= Beginning of Section =
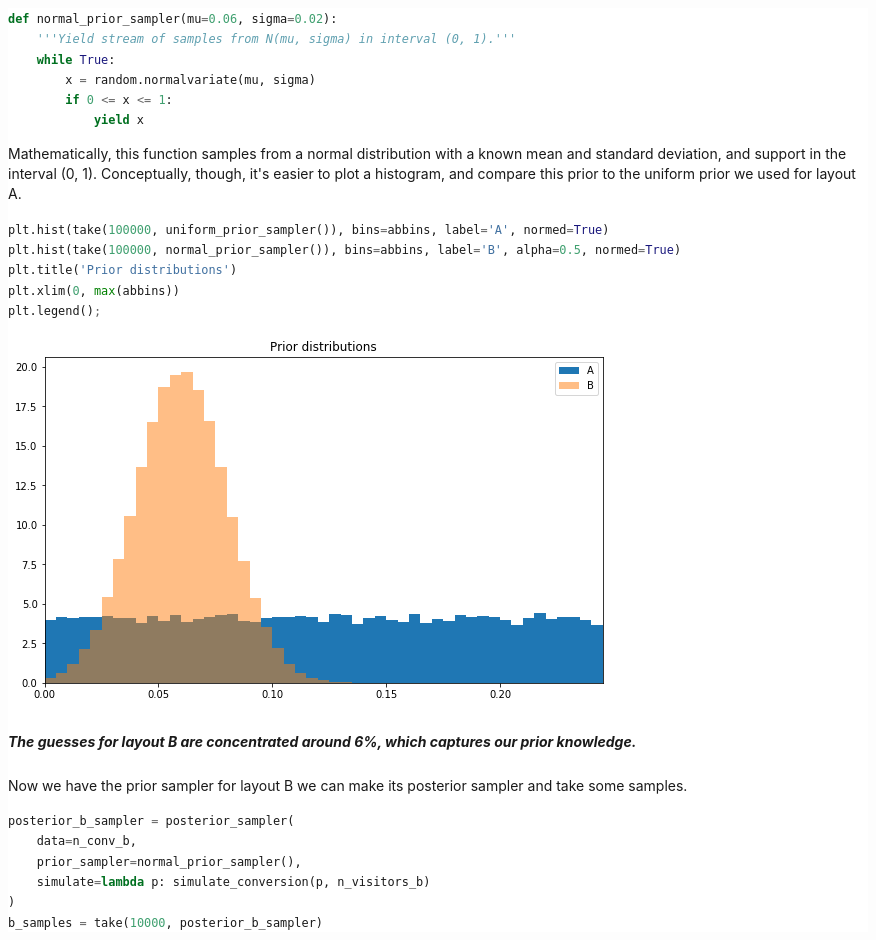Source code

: 
```python
def normal_prior_sampler(mu=0.06, sigma=0.02):
    '''Yield stream of samples from N(mu, sigma) in interval (0, 1).'''
    while True:
        x = random.normalvariate(mu, sigma)
        if 0 <= x <= 1:
            yield x
```

Mathematically, this function samples from a normal distribution with a known mean and standard deviation, and support in the interval (0, 1). Conceptually, though, it's easier to plot a histogram, and compare this prior to the uniform prior we used for layout A.


```python
plt.hist(take(100000, uniform_prior_sampler()), bins=abbins, label='A', normed=True)
plt.hist(take(100000, normal_prior_sampler()), bins=abbins, label='B', alpha=0.5, normed=True)
plt.title('Prior distributions')
plt.xlim(0, max(abbins))
plt.legend();
```


![png](/images/2017/07/output_26_0.png)

##### The guesses for layout B are concentrated around 6%, which captures our prior knowledge.

Now we have the prior sampler for layout B we can make its posterior sampler and take some samples.


```python
posterior_b_sampler = posterior_sampler(
    data=n_conv_b,
    prior_sampler=normal_prior_sampler(),
    simulate=lambda p: simulate_conversion(p, n_visitors_b)
)
b_samples = take(10000, posterior_b_sampler)
```
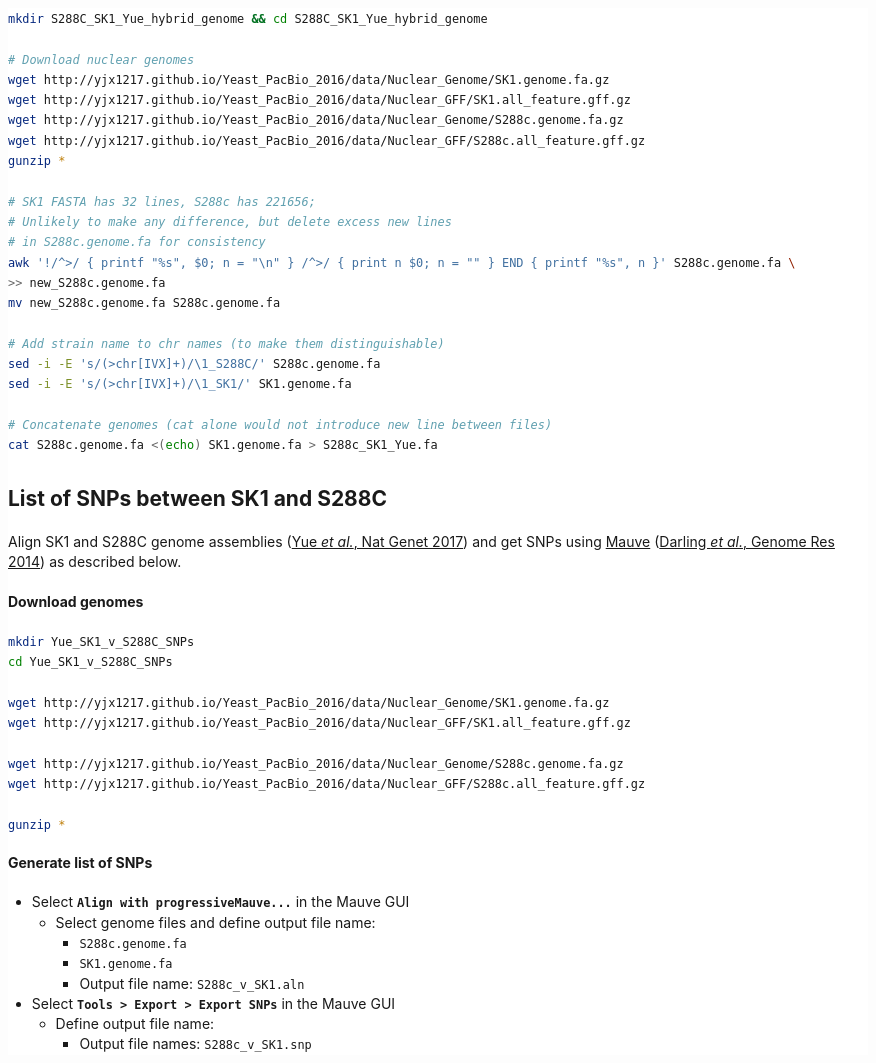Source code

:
 ```bash
mkdir S288C_SK1_Yue_hybrid_genome && cd S288C_SK1_Yue_hybrid_genome

# Download nuclear genomes
wget http://yjx1217.github.io/Yeast_PacBio_2016/data/Nuclear_Genome/SK1.genome.fa.gz
wget http://yjx1217.github.io/Yeast_PacBio_2016/data/Nuclear_GFF/SK1.all_feature.gff.gz
wget http://yjx1217.github.io/Yeast_PacBio_2016/data/Nuclear_Genome/S288c.genome.fa.gz
wget http://yjx1217.github.io/Yeast_PacBio_2016/data/Nuclear_GFF/S288c.all_feature.gff.gz
gunzip *

# SK1 FASTA has 32 lines, S288c has 221656;
# Unlikely to make any difference, but delete excess new lines
# in S288c.genome.fa for consistency
awk '!/^>/ { printf "%s", $0; n = "\n" } /^>/ { print n $0; n = "" } END { printf "%s", n }' S288c.genome.fa \
>> new_S288c.genome.fa
mv new_S288c.genome.fa S288c.genome.fa

# Add strain name to chr names (to make them distinguishable)
sed -i -E 's/(>chr[IVX]+)/\1_S288C/' S288c.genome.fa
sed -i -E 's/(>chr[IVX]+)/\1_SK1/' SK1.genome.fa

# Concatenate genomes (cat alone would not introduce new line between files)
cat S288c.genome.fa <(echo) SK1.genome.fa > S288c_SK1_Yue.fa
```


## List of SNPs between SK1 and S288C

Align SK1 and S288C genome assemblies
([Yue _et al._, Nat Genet 2017](https://www.ncbi.nlm.nih.gov/pubmed/28416820))
and get SNPs using [Mauve](http://darlinglab.org/mauve/mauve.html)
([Darling _et al._, Genome Res 2014](https://www.ncbi.nlm.nih.gov/pubmed/15231754))
as described below.

#### Download genomes

```bash
mkdir Yue_SK1_v_S288C_SNPs
cd Yue_SK1_v_S288C_SNPs

wget http://yjx1217.github.io/Yeast_PacBio_2016/data/Nuclear_Genome/SK1.genome.fa.gz
wget http://yjx1217.github.io/Yeast_PacBio_2016/data/Nuclear_GFF/SK1.all_feature.gff.gz

wget http://yjx1217.github.io/Yeast_PacBio_2016/data/Nuclear_Genome/S288c.genome.fa.gz
wget http://yjx1217.github.io/Yeast_PacBio_2016/data/Nuclear_GFF/S288c.all_feature.gff.gz

gunzip *
```

#### Generate list of SNPs

* Select **`Align with progressiveMauve...`** in the Mauve GUI
    * Select genome files and define output file name:
        - `S288c.genome.fa`
        - `SK1.genome.fa`
        - Output file name: `S288c_v_SK1.aln`
* Select **`Tools > Export > Export SNPs`** in the Mauve GUI
    * Define output file name:
        - Output file names: `S288c_v_SK1.snp`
= End of Section =
§ **TASK TO CARRY OUT**: Search the entries for "Align" and copy each matching line.

§ **EXERCISE RESPONSE**:
Align SK1 and S288C genome assemblies
* Select **`Align with progressiveMauve...`** in the Mauve GUI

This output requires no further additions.